Charles Bradley - Black Velvet (Dunham/Daptone Records)
Add Date: 11/13/2018
Focus Tracks: 1, 3, & 9
FCC: Clean
Formats: College, Modern Rock Specialty, & Triple A
Artist Info: November 5, 2018 would have been the 70th birthday of our friend Charles Bradley. In celebration of his extraordinary life, Daptone imprint Dunham Records will release his final album, Black Velvet––ten studio recordings never before included on any album.
Charles was truly a transcendent singer who led a remarkable life, overcoming unimaginable adversity to achieve great success and international acclaim very late in his life. What was really special about him and made him different from everybody else in the world was how he understood his pain as a cry for universal love and humanity. He felt that if he loved enough–if we all loved each other enough–we could take away the world's pain and sadness. That is why he jumped off the stage and literally tried to hug everybody he could. It's why he took such great care of a mother that had abandoned him. It's why he sang and danced like a lunatic. It's why he screamed like an eagle. And that's why we love him.
Black Velvet is a celebration of Charles Bradley, lovingly assembled by his friends and family at Dunham/Daptone Records. Though chronologically the material spans Charles' entire career, this is no anthology, "greatest hits" or other shallow rehashing of the songs that already made him famous.

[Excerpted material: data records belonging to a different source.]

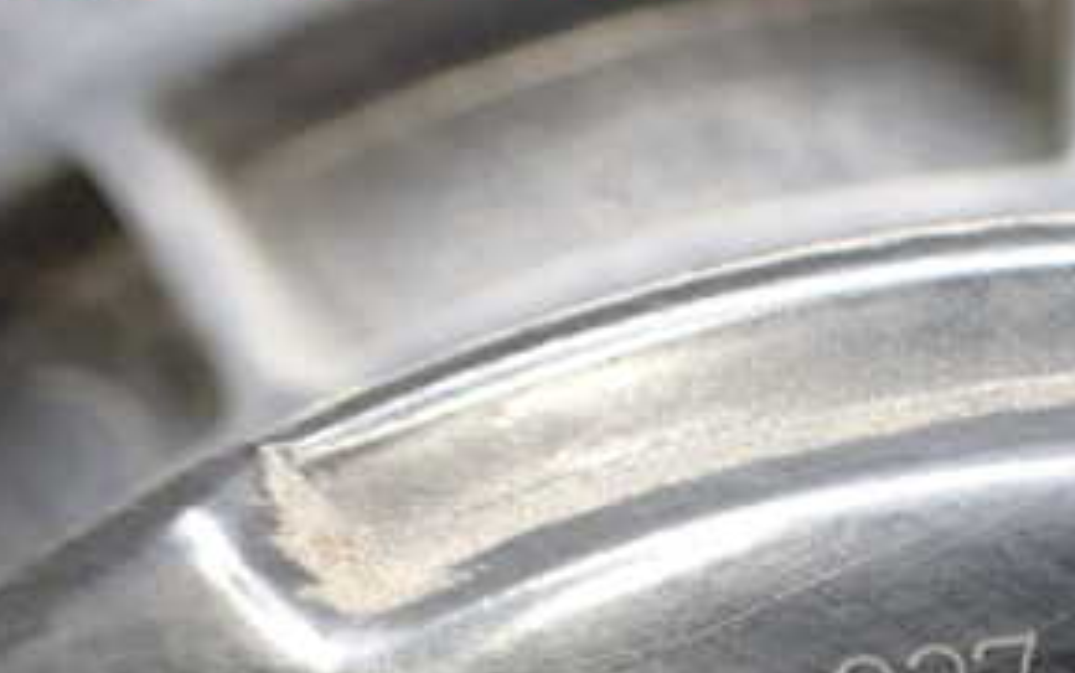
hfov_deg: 28.9
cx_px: 1094
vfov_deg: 18.9
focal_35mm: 66
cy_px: 747
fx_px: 1935
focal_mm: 5.4
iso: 250
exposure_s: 1/125
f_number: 2.3
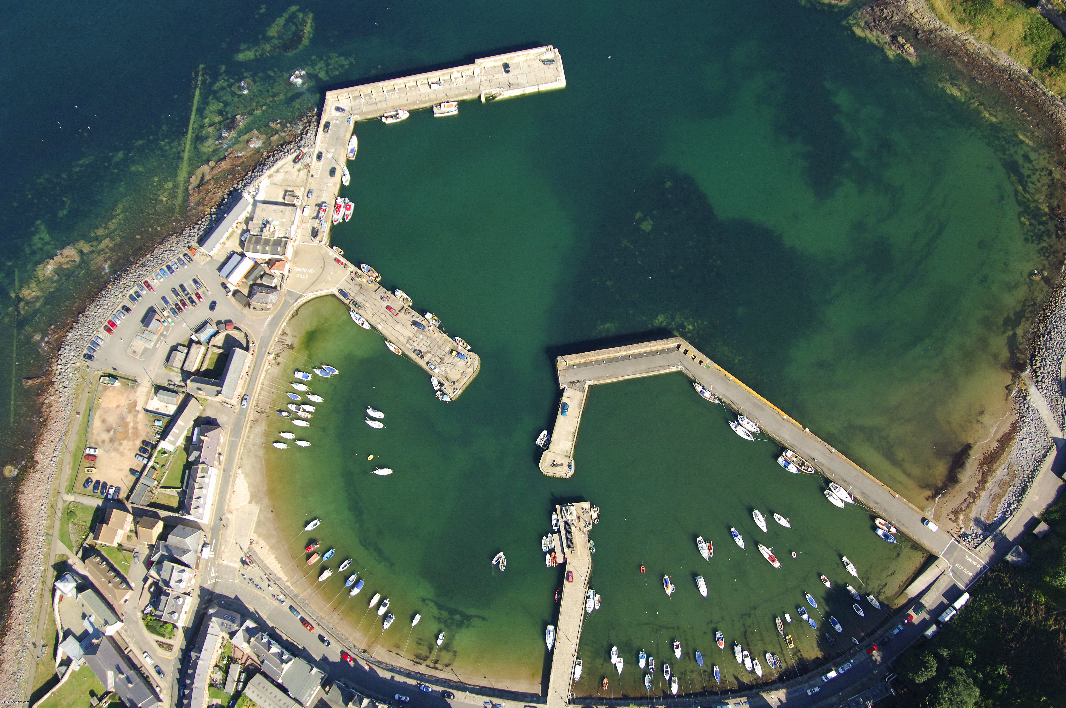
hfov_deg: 53.2
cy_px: 354
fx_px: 1065
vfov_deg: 36.8
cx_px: 533
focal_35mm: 36
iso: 400
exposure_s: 1/1000
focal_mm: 24
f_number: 4.8
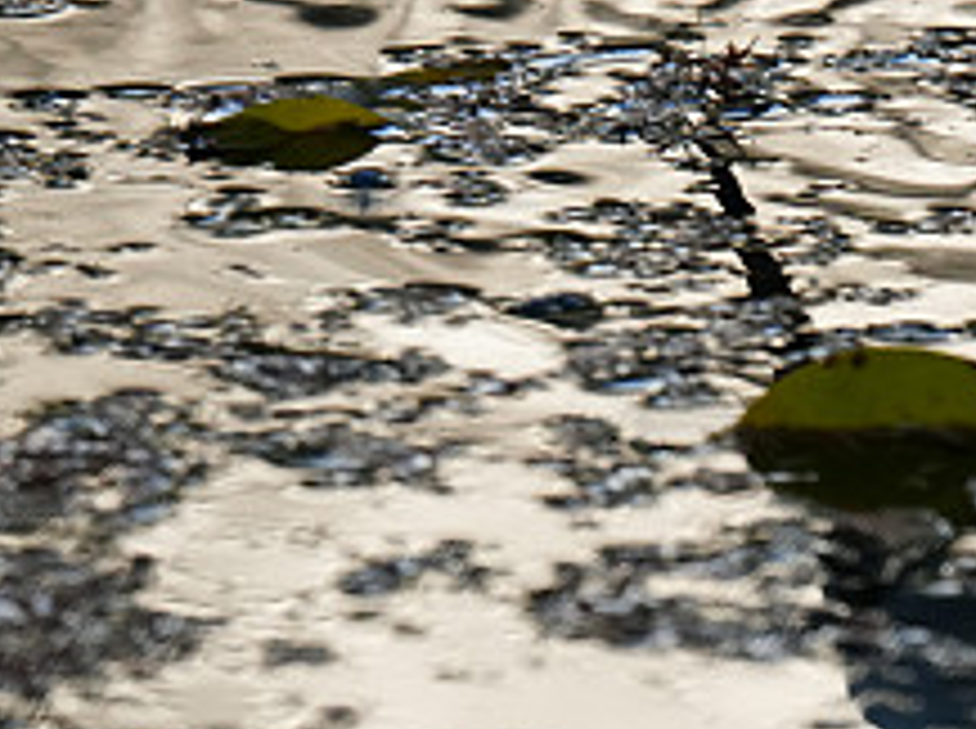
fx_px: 59956
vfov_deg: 0.7
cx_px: 1322
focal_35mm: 2130
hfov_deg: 0.9
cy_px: 47
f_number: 6.3
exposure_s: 1/250
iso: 1600
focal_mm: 600
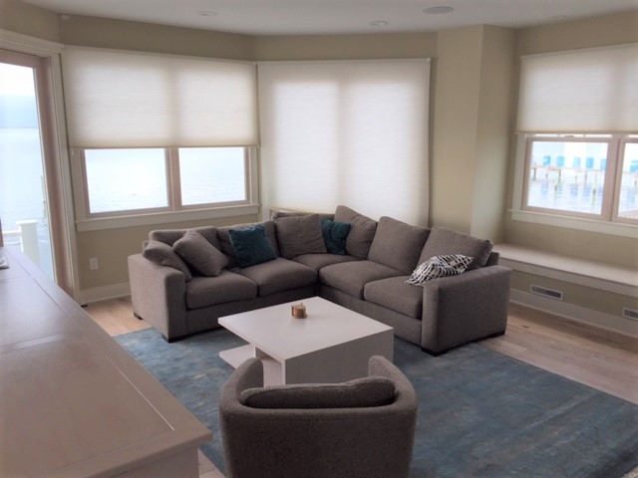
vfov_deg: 48.2
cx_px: 319
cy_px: 239
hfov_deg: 61.7
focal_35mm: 29
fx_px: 534
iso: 32
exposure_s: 1/284
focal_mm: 4.15
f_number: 2.2
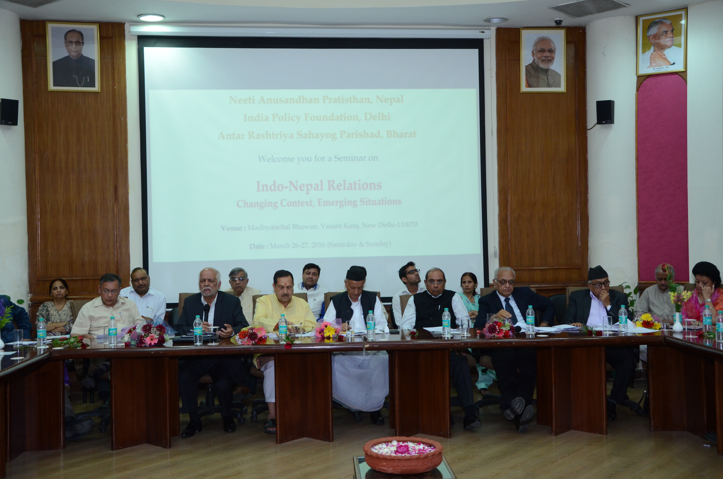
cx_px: 362
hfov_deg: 46.5
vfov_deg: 31.8
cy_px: 240
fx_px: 842
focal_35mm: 42
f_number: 5.6
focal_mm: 28
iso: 1000
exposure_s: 1/80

Rather, this album is a profound exploration through the less-travelled corners of the soulful universe that Charles and his longtime producer, co-writer and friend Thomas "TNT" Brenneck created in the studio together over their decade-long partnership.
It features new songs recorded during the sessions from each of his three albums, heard here for the very first time in all their scorching glory: "Can't Fight the Feeling," "Fly Little Girl" and the heart-wrenching "I Feel a Change"; hard core rarities like his funk-bomb duet with LaRose Jackson, "Luv Jones," the psychedelic groover, "(I Hope You Find) The Good Life" and the ever-illusive alternate full band electric version of "Victim of Love"; sought-after covers of Nirvana's "Stay Away," Neal Young's "Heart of Gold" and Rodriguez' "Slip Away"; and the title track "Black Velvet," a stirring Menahan Street Band instrumental to which Charles was never able to cut a vocal.